Tapera Perlu Beri Ruang Besar untuk Bank Syariah
Minat pembiayaan pemilikan rumah syariah makin tinggi setiap tahun.
REPUBLIKA.CO.ID, JAKARTA -- Tabungan Perumahan Rakyat (Tapera) skema syariah akan meningkatkan portofolio industri perbankan syariah. Pengamat Ekonomi Syariah, Azis Setiawan menyampaikan, industri ini perlu diberi ruang besar untuk mengelola dana Tapera.
"Kita mendukung program Tapera yang akan melibatkan perbankan syariah yang juga telah memiliki produk KPR Syariah," katanya kepada Republika.co.id, Senin (8/6).
Azis menyampaikan, masyarakat harus diberikan pilihan untuk bisa secara leluasa memilih bank syariah dan KPR syariah. Hal ini sesuai dengan tren kalangan menengah dan milenial yang semakin memahami agama sehingga memiliki preferensi tinggi untuk memilih KPR Syariah.
Minat mereka untuk mengambil pembiayaan pemilikan rumah (KPR) syariah makin besar tiap tahun. Hal ini didukung data bahwa pertumbuhan KPR syariah secara umum masih lebih tinggi dibandingkan dengan KPR konvensional.
Berdasarkan data OJK, pembiayaan bank umum syariah (BUS) dan unit usaha syariah (UUS) tahun 2019 untuk pemilikan rumah tinggal tumbuh sekita 14 persen secara tahunan (yoy). Nilai ini lebih tinggi dibandingkan dengan pertumbuhan KPR Konvensional atau secara industri yang sebesar 10 persen.
Selain dari sisi religius, KPR Syariah juga punya keunggulan, terutama terkait dengan struktur kontrak atau akadnya.
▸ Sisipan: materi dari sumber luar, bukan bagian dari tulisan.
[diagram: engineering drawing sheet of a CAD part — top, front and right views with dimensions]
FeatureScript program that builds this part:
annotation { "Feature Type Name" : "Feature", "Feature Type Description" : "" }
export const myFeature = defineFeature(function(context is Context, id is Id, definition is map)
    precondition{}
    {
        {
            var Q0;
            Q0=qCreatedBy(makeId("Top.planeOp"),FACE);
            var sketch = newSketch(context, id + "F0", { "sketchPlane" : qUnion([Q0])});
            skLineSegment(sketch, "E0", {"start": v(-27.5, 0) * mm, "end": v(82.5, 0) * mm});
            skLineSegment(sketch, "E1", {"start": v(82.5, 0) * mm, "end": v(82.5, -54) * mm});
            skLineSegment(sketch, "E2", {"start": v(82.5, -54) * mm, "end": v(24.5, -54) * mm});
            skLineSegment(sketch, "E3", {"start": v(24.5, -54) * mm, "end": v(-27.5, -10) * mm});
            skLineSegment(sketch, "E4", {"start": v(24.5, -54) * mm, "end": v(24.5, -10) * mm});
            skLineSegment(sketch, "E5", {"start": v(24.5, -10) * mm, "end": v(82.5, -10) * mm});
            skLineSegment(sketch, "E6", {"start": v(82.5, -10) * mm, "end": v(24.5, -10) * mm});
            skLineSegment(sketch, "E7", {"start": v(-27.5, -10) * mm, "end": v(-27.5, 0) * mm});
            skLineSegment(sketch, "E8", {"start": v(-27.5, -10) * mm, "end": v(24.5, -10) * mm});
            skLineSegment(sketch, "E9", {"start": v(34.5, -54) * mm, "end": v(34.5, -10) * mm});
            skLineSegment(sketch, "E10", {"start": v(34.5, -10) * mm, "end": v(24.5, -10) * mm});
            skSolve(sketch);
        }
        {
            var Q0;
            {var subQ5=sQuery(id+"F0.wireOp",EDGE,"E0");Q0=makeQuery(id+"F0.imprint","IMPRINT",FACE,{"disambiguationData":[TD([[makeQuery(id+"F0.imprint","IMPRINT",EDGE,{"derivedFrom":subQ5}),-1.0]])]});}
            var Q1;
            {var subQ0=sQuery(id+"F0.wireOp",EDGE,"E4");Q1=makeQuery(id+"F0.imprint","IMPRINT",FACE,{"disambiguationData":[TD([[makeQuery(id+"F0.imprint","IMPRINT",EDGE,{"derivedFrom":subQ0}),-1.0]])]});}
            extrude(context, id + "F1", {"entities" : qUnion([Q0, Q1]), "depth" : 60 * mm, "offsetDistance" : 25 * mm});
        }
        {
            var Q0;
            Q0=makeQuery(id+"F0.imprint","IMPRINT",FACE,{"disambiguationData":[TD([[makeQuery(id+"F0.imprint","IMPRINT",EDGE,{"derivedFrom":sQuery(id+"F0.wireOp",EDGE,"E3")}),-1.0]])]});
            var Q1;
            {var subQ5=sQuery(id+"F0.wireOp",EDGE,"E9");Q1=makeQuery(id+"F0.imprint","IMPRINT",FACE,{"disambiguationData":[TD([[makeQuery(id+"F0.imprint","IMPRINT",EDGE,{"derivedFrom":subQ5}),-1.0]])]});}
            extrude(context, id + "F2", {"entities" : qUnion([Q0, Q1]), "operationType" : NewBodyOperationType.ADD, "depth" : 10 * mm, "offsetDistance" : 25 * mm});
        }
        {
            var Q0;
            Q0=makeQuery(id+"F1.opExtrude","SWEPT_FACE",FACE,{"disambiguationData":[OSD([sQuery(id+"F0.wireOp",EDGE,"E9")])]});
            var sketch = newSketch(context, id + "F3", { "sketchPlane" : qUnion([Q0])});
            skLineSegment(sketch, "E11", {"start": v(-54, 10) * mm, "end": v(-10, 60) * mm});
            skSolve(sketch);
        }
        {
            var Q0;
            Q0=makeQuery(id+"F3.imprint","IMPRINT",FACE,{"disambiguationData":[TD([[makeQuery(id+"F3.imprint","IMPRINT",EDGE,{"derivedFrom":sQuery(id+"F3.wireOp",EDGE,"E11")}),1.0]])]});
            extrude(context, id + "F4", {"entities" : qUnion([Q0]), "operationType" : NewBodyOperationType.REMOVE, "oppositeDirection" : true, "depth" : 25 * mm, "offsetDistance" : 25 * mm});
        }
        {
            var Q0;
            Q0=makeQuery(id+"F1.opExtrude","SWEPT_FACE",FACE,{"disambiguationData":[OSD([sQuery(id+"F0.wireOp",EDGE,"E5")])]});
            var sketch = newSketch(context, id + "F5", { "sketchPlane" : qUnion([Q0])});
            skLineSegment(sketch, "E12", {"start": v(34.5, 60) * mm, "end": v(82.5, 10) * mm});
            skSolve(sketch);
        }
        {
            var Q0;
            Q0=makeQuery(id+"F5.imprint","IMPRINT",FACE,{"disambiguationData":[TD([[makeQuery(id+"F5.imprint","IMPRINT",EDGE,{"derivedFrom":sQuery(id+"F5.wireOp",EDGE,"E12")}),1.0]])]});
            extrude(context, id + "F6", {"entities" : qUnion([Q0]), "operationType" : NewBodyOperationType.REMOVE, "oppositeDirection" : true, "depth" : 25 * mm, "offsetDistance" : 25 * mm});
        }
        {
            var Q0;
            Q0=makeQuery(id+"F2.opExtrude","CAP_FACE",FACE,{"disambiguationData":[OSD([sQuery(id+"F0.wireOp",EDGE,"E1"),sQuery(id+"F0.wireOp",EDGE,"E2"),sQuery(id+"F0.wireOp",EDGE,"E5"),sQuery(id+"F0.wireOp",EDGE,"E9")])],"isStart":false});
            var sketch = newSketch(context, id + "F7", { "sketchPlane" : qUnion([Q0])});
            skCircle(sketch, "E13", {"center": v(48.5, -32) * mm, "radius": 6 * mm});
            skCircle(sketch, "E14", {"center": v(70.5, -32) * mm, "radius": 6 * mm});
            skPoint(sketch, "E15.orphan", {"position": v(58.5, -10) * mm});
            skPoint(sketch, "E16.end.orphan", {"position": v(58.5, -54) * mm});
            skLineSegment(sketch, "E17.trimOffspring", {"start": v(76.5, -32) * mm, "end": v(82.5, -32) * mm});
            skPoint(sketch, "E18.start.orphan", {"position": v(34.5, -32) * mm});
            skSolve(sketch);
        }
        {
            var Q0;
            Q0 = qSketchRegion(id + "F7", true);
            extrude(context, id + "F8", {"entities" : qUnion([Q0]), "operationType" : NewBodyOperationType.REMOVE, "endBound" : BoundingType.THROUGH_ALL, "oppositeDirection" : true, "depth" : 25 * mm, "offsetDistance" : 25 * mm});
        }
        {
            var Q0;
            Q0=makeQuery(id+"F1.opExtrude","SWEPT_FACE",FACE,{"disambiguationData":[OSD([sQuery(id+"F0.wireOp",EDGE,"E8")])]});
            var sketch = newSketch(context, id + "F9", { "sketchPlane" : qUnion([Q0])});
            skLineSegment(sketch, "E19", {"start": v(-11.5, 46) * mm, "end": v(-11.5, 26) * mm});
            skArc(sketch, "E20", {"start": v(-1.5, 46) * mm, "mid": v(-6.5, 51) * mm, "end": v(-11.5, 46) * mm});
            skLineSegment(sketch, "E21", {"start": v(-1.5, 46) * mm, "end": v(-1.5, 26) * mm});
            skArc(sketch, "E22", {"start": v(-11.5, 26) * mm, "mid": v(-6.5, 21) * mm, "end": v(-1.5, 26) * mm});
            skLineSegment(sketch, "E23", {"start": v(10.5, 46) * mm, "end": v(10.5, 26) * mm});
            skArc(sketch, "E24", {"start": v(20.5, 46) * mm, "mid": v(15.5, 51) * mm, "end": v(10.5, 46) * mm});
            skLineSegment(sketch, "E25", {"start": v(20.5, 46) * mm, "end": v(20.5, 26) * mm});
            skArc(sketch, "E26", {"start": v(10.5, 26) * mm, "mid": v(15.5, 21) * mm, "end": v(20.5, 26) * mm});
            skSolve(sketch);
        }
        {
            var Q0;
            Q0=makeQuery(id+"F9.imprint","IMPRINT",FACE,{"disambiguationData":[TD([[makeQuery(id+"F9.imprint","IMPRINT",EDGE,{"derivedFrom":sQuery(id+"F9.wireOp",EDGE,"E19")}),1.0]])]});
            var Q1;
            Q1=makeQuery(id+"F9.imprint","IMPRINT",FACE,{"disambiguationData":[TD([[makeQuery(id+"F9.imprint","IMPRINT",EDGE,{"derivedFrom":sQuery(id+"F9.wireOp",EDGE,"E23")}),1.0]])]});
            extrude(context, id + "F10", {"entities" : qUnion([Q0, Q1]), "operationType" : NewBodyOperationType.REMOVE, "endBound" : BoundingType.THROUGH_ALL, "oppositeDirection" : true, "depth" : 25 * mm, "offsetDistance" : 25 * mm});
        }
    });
KPR Syariah diyakini memiliki mekanisme kepemilikan rumah yang membawa banyak kebaikan dan keberkahan.
"Keyakinan spiritual untuk meraih ketenangan, keberkahan dan banyak kebaikan dengan memilih hunian dengan skema syariah membuat KPR Syariah lebih dipilih," katanya.
Azis menjelaskan, perbedaan paling mendasar dari KPR Syariah dibanding KPR Konvensional adalah pada akad atau mekanisme kontrak. KPR Syariah terikat dengan prinsip-prinsip seperti adanya pelarangan bunga atau interest.
KPR Syariah menggunakan sejumlah akad seperti akad murabahah, akad musyarakah mutanaqishah (MMQ), dan akad ijarah muntahiyah bittamlik (IMBT). Jadi akadnya bisa jual-beli, sewa, atau partnership yang dibolehkan oleh syariah.
Perbedaan lainnya juga terkait dengan denda. Perbedaan pengenaan denda pada KPR Konvensional dengan KPR Syariah yang paling menonjol adalah sifat transparansi dan peruntukannya.
"Pada KPR Syariah besarnya denda diberitahu oleh pihak bank dari sejak awal, sedangkan pada KPR Konvensional baru diberitahu setelah transaksi terjadi," katanya.
Denda pada KPR Konvensional biasanya ditentukan berdasarkan suku bunga tertentu dan menjadi pendapatan bank konvensional. Sedangkan pada KPR Syariah denda yang dikenakan tidak berbasis suku bunga, dan tidak menjadi pendapatan bank syariah.